(Work to complete) Everything in the listing must be repeated exactly, apart from the images.

(Information)
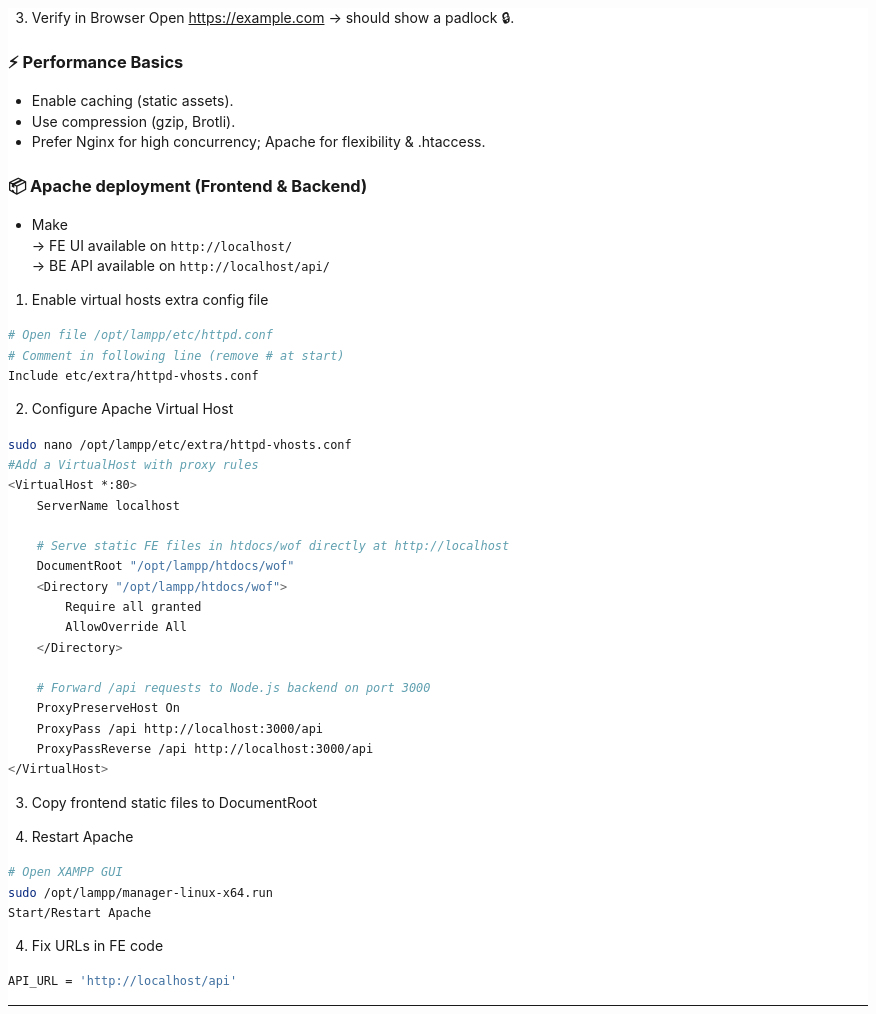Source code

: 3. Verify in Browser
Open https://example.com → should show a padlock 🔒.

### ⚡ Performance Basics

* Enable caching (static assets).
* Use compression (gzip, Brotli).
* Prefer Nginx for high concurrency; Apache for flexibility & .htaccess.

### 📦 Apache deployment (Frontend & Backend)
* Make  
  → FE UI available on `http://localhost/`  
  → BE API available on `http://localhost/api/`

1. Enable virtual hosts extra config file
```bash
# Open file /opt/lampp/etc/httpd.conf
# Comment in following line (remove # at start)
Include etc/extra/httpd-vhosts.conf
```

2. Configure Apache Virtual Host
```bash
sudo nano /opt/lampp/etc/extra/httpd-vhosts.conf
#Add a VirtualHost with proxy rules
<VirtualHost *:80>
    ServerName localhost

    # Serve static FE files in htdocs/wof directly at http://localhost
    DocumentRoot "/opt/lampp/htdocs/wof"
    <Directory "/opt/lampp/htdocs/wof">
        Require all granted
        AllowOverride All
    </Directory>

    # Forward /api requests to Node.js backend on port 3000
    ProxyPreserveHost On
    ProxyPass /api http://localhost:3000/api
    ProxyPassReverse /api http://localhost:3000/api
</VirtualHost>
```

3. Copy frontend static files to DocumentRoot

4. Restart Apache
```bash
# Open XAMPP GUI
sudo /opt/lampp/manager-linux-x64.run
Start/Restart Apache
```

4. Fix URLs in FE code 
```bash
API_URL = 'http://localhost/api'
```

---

(Reply to the task)
Source code

: 3. Verify in Browser
Open https://example.com → should show a padlock 🔒.

### ⚡ Performance Basics

* Enable caching (static assets).
* Use compression (gzip, Brotli).
* Prefer Nginx for high concurrency; Apache for flexibility & .htaccess.

### 📦 Apache deployment (Frontend & Backend)
* Make  
  → FE UI available on `http://localhost/`  
  → BE API available on `http://localhost/api/`

1. Enable virtual hosts extra config file
```bash
# Open file /opt/lampp/etc/httpd.conf
# Comment in following line (remove # at start)
Include etc/extra/httpd-vhosts.conf
```

2. Configure Apache Virtual Host
```bash
sudo nano /opt/lampp/etc/extra/httpd-vhosts.conf
#Add a VirtualHost with proxy rules
<VirtualHost *:80>
    ServerName localhost

    # Serve static FE files in htdocs/wof directly at http://localhost
    DocumentRoot "/opt/lampp/htdocs/wof"
    <Directory "/opt/lampp/htdocs/wof">
        Require all granted
        AllowOverride All
    </Directory>

    # Forward /api requests to Node.js backend on port 3000
    ProxyPreserveHost On
    ProxyPass /api http://localhost:3000/api
    ProxyPassReverse /api http://localhost:3000/api
</VirtualHost>
```

3. Copy frontend static files to DocumentRoot

4. Restart Apache
```bash
# Open XAMPP GUI
sudo /opt/lampp/manager-linux-x64.run
Start/Restart Apache
```

4. Fix URLs in FE code 
```bash
API_URL = 'http://localhost/api'
```

---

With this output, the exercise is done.